WHAT THE EXERCISE ASKS: From the data that follows, copy every line holding the string "Ching".

### SOURCE MATERIAL

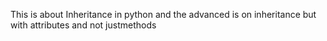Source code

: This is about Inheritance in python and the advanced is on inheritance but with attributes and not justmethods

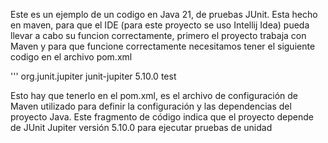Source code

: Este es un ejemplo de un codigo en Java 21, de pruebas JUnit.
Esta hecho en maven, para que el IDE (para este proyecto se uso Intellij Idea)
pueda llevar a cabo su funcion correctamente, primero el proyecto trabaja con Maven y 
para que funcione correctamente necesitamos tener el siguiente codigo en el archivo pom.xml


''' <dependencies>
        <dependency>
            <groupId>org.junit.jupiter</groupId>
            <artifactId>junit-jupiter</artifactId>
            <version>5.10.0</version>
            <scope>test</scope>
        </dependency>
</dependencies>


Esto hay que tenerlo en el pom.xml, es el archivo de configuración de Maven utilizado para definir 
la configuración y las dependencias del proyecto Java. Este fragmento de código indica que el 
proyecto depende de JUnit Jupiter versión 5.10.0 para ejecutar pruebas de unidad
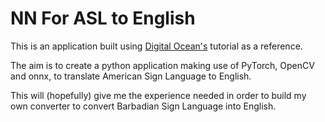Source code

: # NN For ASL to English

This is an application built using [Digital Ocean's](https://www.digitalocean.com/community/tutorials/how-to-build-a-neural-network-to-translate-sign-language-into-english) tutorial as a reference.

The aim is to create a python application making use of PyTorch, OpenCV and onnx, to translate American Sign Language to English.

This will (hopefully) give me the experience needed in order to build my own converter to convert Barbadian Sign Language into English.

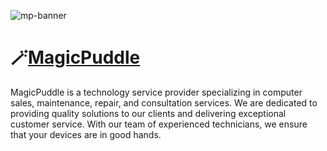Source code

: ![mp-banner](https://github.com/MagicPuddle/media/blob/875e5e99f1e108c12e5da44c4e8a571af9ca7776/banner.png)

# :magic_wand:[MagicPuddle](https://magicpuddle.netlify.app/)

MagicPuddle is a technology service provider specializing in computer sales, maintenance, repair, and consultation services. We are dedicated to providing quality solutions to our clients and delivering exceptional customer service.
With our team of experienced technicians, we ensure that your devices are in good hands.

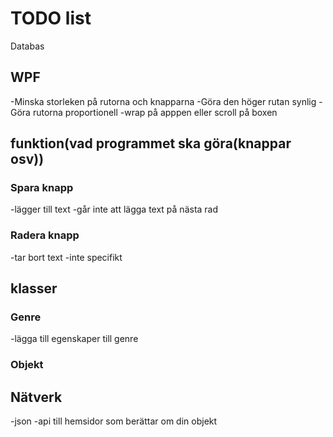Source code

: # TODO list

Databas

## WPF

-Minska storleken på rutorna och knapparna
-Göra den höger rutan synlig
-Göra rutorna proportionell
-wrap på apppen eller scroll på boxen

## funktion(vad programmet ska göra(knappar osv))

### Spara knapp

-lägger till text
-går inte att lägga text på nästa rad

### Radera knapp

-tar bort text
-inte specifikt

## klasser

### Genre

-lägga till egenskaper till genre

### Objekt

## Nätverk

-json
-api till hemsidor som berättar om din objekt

######
### SOURCE MATERIAL

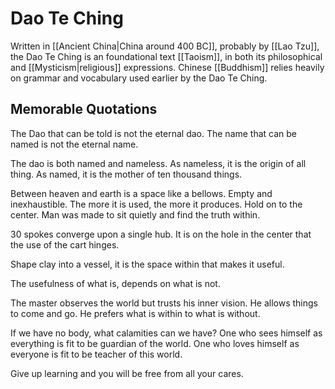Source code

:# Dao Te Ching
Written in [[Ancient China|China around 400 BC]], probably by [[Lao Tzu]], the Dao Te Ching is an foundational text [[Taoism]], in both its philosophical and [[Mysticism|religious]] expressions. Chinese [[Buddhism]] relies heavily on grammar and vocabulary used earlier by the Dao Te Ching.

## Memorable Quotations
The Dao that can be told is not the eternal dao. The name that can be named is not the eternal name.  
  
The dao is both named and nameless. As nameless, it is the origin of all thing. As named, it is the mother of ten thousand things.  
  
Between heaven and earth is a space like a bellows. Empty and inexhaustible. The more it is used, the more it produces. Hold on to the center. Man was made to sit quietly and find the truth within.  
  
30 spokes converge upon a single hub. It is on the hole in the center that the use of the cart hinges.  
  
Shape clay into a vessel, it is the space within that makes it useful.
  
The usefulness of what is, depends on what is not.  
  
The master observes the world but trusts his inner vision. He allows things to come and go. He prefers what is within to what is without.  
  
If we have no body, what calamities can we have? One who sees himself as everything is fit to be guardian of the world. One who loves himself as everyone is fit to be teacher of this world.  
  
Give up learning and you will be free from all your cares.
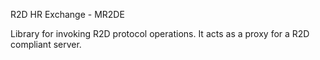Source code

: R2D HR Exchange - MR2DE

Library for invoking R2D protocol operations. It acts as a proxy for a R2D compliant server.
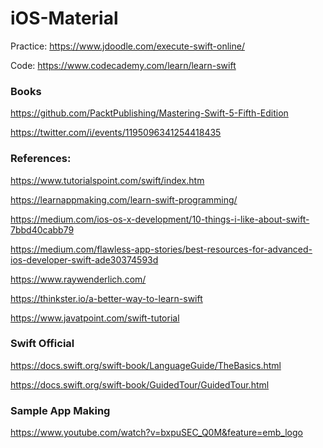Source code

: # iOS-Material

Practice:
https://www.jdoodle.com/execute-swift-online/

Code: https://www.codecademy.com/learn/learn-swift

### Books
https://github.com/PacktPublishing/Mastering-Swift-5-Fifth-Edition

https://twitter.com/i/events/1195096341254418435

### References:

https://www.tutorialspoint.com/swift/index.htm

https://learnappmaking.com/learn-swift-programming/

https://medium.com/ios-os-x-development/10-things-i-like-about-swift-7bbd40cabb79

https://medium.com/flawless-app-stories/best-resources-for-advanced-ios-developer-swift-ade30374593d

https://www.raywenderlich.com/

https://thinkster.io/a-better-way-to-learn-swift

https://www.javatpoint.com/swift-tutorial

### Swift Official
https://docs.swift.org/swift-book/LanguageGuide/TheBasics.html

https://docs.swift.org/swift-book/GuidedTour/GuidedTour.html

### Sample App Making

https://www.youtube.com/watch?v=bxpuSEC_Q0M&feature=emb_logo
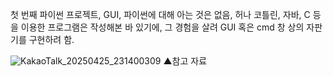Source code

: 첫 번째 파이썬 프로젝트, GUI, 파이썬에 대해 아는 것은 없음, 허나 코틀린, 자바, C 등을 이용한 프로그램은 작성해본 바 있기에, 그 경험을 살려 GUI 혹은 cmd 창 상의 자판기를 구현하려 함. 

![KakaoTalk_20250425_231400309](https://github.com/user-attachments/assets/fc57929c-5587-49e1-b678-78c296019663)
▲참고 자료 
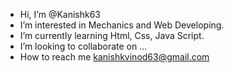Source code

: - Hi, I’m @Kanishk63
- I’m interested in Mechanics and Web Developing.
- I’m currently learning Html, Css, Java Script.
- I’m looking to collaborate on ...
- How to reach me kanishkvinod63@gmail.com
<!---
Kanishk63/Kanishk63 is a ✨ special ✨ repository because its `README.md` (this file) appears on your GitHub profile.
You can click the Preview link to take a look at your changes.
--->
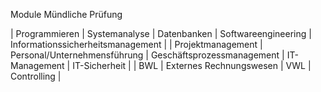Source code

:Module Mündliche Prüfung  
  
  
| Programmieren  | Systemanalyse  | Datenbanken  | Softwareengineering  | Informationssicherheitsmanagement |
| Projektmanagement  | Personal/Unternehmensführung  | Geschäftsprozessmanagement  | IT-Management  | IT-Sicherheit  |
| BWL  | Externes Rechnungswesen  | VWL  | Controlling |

######
### SOURCE MATERIAL

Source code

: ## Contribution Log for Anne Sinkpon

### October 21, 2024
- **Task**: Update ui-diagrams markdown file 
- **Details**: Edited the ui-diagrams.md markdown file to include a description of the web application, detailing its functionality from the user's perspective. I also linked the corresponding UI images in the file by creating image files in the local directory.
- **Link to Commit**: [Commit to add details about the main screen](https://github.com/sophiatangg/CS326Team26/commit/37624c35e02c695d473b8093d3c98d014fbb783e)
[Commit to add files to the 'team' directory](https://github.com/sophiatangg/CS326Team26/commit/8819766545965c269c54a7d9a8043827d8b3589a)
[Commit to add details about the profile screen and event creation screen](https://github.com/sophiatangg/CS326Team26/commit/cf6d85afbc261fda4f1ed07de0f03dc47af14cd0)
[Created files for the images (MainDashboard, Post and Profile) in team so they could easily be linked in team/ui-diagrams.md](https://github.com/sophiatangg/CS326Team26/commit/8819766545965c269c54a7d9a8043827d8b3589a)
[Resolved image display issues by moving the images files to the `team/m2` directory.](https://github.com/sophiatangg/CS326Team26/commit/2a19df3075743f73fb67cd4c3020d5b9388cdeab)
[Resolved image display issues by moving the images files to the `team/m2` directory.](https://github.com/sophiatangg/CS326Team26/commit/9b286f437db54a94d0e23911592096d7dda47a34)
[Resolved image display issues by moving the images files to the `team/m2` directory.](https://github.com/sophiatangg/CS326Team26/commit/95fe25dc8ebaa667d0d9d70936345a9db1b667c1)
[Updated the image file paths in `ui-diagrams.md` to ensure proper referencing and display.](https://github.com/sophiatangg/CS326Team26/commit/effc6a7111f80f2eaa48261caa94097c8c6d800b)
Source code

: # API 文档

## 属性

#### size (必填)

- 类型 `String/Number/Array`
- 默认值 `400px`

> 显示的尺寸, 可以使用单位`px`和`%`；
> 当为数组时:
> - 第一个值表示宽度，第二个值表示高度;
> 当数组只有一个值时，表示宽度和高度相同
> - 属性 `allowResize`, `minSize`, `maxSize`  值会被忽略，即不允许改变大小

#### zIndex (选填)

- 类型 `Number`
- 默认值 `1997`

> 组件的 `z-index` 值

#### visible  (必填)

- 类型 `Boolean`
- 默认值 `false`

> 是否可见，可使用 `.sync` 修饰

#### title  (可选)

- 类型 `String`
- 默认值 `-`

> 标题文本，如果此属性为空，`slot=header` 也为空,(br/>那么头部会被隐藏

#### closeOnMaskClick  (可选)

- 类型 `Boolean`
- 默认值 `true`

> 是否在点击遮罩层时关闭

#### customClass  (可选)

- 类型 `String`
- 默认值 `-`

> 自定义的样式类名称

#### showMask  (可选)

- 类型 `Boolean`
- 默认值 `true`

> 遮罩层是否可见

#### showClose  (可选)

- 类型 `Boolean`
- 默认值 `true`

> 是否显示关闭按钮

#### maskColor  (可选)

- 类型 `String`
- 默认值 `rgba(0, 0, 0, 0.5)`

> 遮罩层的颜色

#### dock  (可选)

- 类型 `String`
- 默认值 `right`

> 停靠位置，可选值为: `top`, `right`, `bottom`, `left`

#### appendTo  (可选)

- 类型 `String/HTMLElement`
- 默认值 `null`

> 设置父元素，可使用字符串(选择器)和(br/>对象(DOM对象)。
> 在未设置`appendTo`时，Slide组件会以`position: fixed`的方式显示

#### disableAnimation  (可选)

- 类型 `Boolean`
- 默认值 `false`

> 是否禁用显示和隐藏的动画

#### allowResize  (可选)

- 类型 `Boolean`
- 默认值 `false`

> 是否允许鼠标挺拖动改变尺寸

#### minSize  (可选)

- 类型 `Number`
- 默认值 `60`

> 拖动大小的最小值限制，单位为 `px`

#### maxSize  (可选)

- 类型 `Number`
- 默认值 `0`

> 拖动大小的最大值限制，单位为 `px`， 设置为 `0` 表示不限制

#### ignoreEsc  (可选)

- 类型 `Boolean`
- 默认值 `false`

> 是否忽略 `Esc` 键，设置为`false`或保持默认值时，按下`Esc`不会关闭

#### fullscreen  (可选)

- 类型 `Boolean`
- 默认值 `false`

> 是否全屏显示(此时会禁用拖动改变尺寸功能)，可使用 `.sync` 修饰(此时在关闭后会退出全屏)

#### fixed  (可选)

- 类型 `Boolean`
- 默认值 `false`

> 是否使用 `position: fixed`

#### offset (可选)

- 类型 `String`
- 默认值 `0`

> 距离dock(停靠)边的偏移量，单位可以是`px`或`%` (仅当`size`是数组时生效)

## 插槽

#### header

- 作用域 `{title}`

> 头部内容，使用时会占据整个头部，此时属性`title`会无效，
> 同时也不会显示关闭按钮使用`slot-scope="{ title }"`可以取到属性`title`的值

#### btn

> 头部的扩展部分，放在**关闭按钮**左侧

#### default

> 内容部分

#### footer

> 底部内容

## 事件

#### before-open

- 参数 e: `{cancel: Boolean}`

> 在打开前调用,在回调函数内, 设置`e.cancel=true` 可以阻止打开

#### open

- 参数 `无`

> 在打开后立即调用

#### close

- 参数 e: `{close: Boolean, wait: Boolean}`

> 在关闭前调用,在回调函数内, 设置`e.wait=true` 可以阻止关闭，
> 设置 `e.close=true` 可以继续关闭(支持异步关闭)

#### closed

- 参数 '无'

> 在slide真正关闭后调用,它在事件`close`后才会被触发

######

SOLUTION:
:# Dao Te Ching
Written in [[Ancient China|China around 400 BC]], probably by [[Lao Tzu]], the Dao Te Ching is an foundational text [[Taoism]], in both its philosophical and [[Mysticism|religious]] expressions. Chinese [[Buddhism]] relies heavily on grammar and vocabulary used earlier by the Dao Te Ching.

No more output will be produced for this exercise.